Dan McNeish; University of North Carolina, Chapel Hill
Is Bayes a Solution for Small Samples?
March 8, 2017
In educational research, small sample data are extremely common, especially when data have a hierarchical structure. Recent meta-analyses have found that between 20% and 50% of studies are classified as having small samples. As barriers to software implementation continue to fall, Bayesian methods are becoming an increasingly popular method by which to accommodate small sample data and such a strategy is often suggested. Although true that Bayesian methods have advantages over frequentist methods with small sample data, these advantages are not acquired automatically. This talk discusses how typical applications of Bayesian methods in empirical studies are not sufficient to effectively capitalize on small sample advantages and can actually exacerbate small sample issues known to affect frequentist methods. The relevance of small sample methods for emerging methodological developments is discussed. Growth models and multilevel mediation are shown as examples.

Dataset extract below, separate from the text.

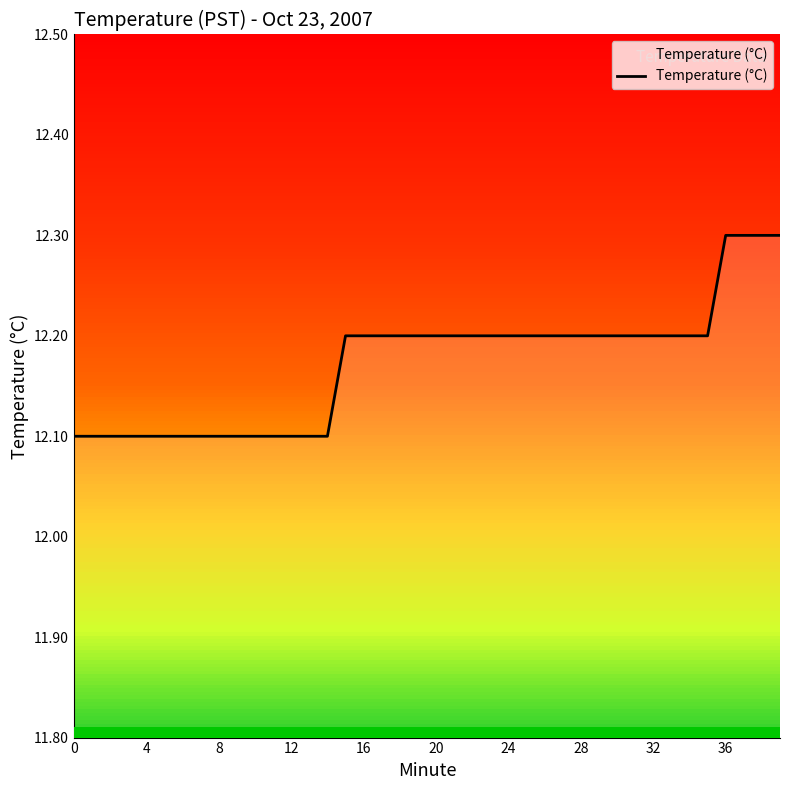

How many values are between 12 and 13?

40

Gen Li; Columbia University
A General Framework for the Association Analysis of Heterogeneous Data
April 26, 2017
Multivariate association analysis is of primary interest in many applications. Despite the prevalence of high-dimensional and non-Gaussian data (such as count-valued or binary), most existing methods only apply to low-dimensional datasets with continuous measurements. Motivated by the Computer Audition Lab 500-song (CAL500) music annotation study, we develop a new framework for the association analysis of two sets of high-dimensional and heterogeneous (continuous/binary/count) data. We model heterogeneous random variables using exponential family distributions, and exploit a structured decomposition of the underlying natural parameter matrices to identify shared and individual patterns for two datasets. We also introduce a new measure of the strength of association, and a permutation-based procedure to test its significance. An alternating iteratively reweighted least squares algorithm is devised for model fitting, and several variants are developed to expedite computation and achieve variable selection. The application to the CAL500 data sheds light on the relationship between acoustic features and semantic annotations, and provides an effective means for automatic annotation and music retrieval.